There was a knock on the door. I didn’t say anything, but the door opened anyway. Terry waddled into the bedroom sideways.

“Damn these narrow doorways. Hey, Jasper, I need to pick your brain. What can we do to make your father’s final days wonderful?”

“Fuck, Terry. We can’t. Just leave him be.”

“I know! Maybe we should go on a trip.”

“All of us? Together?”

“Yes! In the country! We could go visit Eddie, see how he’s getting on.”

“I don’t think that’s such a hot idea.”

“Your father’s not doing so good. I think to be in the company of his oldest friend might be just what he needs. And besides, the countryside could freshen him up.”

“You can’t freshen him up. He’s putrefying.”

“I’m going to tell everyone.”

“Wait- what about the cooperative? Don’t you have prostitutes to pimp, opium to grow, guns to trade?”

“The others can take care of things until I get back.”

“Look, Terry. Dad doesn’t get lost in the beauty of nature. Natural phenomena make him sink into the worst kind of introspection. What he needs is distraction, not a journey into his interior. Besides, you’re sleeping with his wife and he knows it.”

“I’m not!”

“Come on, Terry. I saw her coming out of your room.”

“Look. Caroline’s frustrated. Your father doesn’t know how to cuddle, that’s all. He only uses one arm!”

It was pointless talking to Terry. His mind was made up. We would all of us go to a remote mountain village and stay with Eddie for a couple of weeks. I tore at my hair and overheard him break the news ungently to Dad and Caroline, and though it was a unanimously detested idea, the following morning he herded us all into the Jeep.

IX

During the drive I ruminated on what Terry had told me about Eddie’s history. His father had been the only doctor in the remote mountain village where they lived, and as a young man Eddie was expected to follow in his footsteps. It was his parents’ dream that Eddie would take over once his father retired, and such was the force of their will, it became Eddie’s dream too. Over the years they scraped and sacrificed to send their son to medical school, and he went along, filled with gratitude and enthusiasm.

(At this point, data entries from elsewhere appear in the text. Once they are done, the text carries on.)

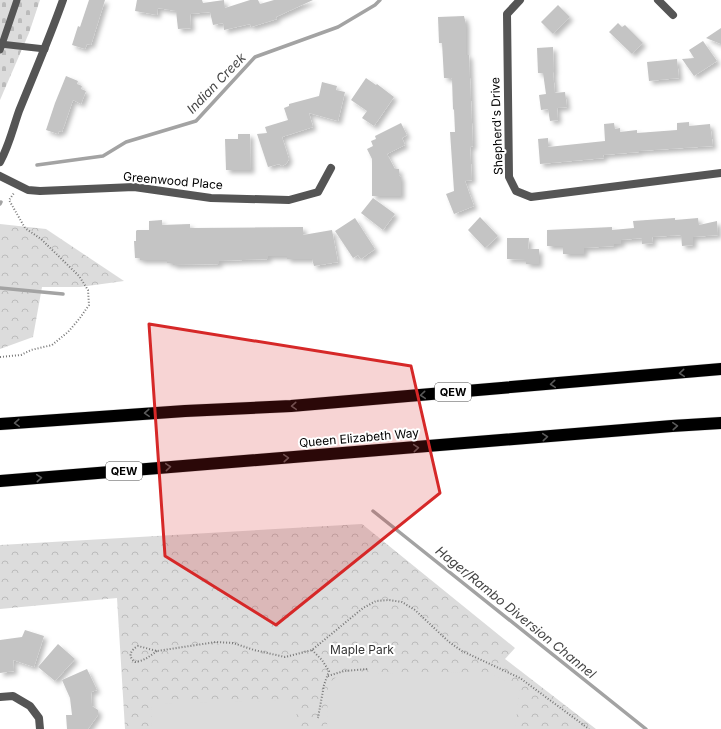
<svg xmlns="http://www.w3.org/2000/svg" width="721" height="729" font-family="Inter,sans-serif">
  <defs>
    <pattern id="forest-crowns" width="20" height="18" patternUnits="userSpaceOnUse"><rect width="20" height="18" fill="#dcdcdc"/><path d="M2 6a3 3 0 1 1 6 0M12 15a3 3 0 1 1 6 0" fill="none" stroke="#bbb"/></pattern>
    <pattern id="cemetery-stones" width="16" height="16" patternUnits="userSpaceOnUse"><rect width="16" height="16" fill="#dcdcdc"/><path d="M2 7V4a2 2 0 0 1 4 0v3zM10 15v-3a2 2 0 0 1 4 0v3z" fill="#bbb"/></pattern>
    <filter id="shadow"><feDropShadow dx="3.5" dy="3.5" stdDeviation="2" flood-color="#0004"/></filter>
  </defs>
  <rect width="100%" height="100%" fill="#fff"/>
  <path fill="url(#forest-crowns)" d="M0 224 46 229 124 281 80 287H42L33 337 0 349Z
    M362 524 515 648 505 659 596 729H125L117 598 0 609V545Z"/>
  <path fill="url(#cemetery-stones)" d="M0 0H40L29 33 0 100Z"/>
  <path fill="#dcdcdc" d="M486 672 520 687 515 729H327L328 684 340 674Z
    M296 700 297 729H152L151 704Z"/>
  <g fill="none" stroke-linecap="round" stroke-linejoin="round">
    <path stroke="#a3a3a3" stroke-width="3.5" d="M37 165 103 156 126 142 196 121 255 57 338 27 375 5 380 0
      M0 204 1 202
      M0 288 63 294
      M373 511 646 729"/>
  </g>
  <path fill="#c4c4c4" filter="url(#shadow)" d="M89 0H105L91 45 87 44 85 49 72 45 78 26 80 27Z
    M137 0H202L203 3 224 0 225 8 250 0H258L260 4 274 0H313L276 17 277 19 251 27 250 24 224 30 223 23 213 25 210 12 190 14 191 28 178 29 176 11 158 8 157 15 135 11Z
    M558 5 570 17 553 34 541 22Z
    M464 16 466 24V55H469L473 146 470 147 472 180 465 181 474 206 454 214 446 194 454 191 450 132H455L454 109 453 110 452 79 451 78H444L442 43H439L438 17Z
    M618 23 622 27 625 25 643 43 632 54 609 32Z
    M721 28V44L706 38Z
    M703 41 717 61 694 76 682 59 694 58 689 50Z
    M553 47 554 72H553L555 93 565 92 567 107 557 108 558 120 550 121 548 109 541 110 539 95 546 94 543 73H538L537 48Z
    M677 59 679 78 649 81 647 62Z
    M66 76 78 81 77 84 82 86 81 89 86 91 81 104 73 100 62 132 59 131 58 134 46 130 55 103Z
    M366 78 376 85 377 84 394 97 374 126 362 118 367 111 351 100Z
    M322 82 337 86 336 90 345 92 338 121 309 113 313 127 282 137 289 159 286 164 282 166 279 164 268 167 257 134 267 133 265 127 288 120 284 108 289 106V104L319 96Z
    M689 122V126L710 124 713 146 639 151V152L603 155 604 158 540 164 538 139 548 138V147L605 141 604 124 614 123 615 129 620 128V132L637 130V133L677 130V123Z
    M401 123 407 135 402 138 405 145 387 154 395 169H399V175L401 177V196H372V159L367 149 373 146 371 141 376 139 375 136Z
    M238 134H250L251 170H226L225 139H238Z
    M373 198 395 214 383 230 361 213Z
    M480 217 498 236 485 248 468 230Z
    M355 218 375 249 361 259 358 255 353 258 335 231Z
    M675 218V220L698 218 699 225 717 221 718 235 693 237V245L682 246 681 235 652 237 653 243 642 244V238L621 240V244H614V246L584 248V254H563V246H547V230L612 227V230L634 228 633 221Z
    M162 220V225L190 224V228L303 227V235L332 230 338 262 314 266 312 259H287V256H268V259L219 261V264L173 265V263H167V260H140V258H135L134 241H136V231L137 230H149V221Z
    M507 238H529L528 249H539V264H526V260L507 259Z
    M25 630 44 636 34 667 13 660 14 671 0 673V640L22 637Z
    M58 644 75 659 55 681 38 667Z
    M87 669 97 690 91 692 92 706 98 710V715L88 729H67L66 715H72L70 698 62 680Z"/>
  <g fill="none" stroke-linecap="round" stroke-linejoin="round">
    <g stroke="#dbdbdb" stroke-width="13">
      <path id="motorway" d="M0 424 185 411 291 406 721 369
        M0 481 672 426 721 423"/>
    </g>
    <path stroke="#777" stroke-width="2" stroke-dasharray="1 2" stroke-linecap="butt" d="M0 357 21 355 31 350 52 345 68 332 80 318 89 305 88 290 79 276 41 239 25 228 9 200 14 193
      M312 650 322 660 329 671 324 685 318 718
      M157 651C150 656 144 661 135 662 127 656 131 650 138 646L157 651 216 642 233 643 254 650 285 657 312 650 363 608 376 601 389 600 402 602 415 610 449 642 462 651 520 678 589 729
      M328 676 344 671 368 669"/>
    <path stroke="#555" stroke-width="7" d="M0 44 45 49
      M0 50 17 0"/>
    <path stroke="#555" stroke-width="8" d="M520 0 507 14 509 177 516 191 531 197 721 173
      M658 0 673 15
      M0 162C9 146 13 128 19 111 34 74 50 37 63 0
      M0 176 28 190 40 191 134 187 211 198 289 200 318 192 331 168
      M0 697 13 696 30 706 39 718 40 729"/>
    <use href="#motorway" stroke="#000" stroke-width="12"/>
  </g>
  <defs><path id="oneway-chevron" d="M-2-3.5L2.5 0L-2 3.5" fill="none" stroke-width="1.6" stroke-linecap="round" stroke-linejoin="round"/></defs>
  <g stroke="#595959">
    <use href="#oneway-chevron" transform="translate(682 373) rotate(175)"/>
    <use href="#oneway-chevron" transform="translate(553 384) rotate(175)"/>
    <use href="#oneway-chevron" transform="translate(423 395) rotate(175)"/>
    <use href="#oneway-chevron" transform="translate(294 406) rotate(176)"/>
    <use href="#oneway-chevron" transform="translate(147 413) rotate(176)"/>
    <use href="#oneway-chevron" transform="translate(17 423) rotate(176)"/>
    <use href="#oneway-chevron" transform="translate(675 426) rotate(-4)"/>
    <use href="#oneway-chevron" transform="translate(545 437) rotate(-5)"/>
    <use href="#oneway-chevron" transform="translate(416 448) rotate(-5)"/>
    <use href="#oneway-chevron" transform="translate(286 458) rotate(-4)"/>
    <use href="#oneway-chevron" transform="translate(168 467) rotate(-5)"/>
    <use href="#oneway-chevron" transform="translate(39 478) rotate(-5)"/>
  </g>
  <path fill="#d62828" fill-opacity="0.2" stroke="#d62828" stroke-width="3" stroke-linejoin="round" d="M149 324 411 366 440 493 276 625 165 556Z"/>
  <g text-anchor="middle" stroke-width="4" stroke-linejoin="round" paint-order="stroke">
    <g fill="#fff" stroke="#4c4c4c" stroke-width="1">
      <rect x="435" y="383" width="36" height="18" rx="3"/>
      <rect x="106" y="462" width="36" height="18" rx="3"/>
    </g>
    <g font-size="11" font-weight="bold" fill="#000">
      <text x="453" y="396">QEW</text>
      <text x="124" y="475">QEW</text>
    </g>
    <g font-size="12" fill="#000" stroke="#fff">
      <text transform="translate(497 126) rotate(-92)" y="4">Shepherd's Drive</text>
      <text transform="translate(173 181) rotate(5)" y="4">Greenwood Place</text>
      <text transform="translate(359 438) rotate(-5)" y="4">Queen Elizabeth Way</text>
    </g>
    <g font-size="12" fill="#333" stroke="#fff">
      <text x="362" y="654">Maple Park</text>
    </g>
    <g font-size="13" font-style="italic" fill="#444" stroke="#fff">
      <text transform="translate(216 83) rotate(-46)" y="5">Indian Creek</text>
      <text transform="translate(516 612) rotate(39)" y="5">Hager/Rambo Diversion Channel</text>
    </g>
  </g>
</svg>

Unfortunately, things went sour from the first day Eddie opened his medical textbooks. As much as he wanted to pursue “his” dream and please his parents, he found that he was offended by the slop inside the human body. So Eddie spent most of his internship dry-retching. There was really no part of human anatomy he could stomach: the lungs, the heart, the blood, the intestines were not simply repellent symbols of man’s animality, but so delicate and prone to disease and disintegration that he scarcely knew how people survived from one minute to the next.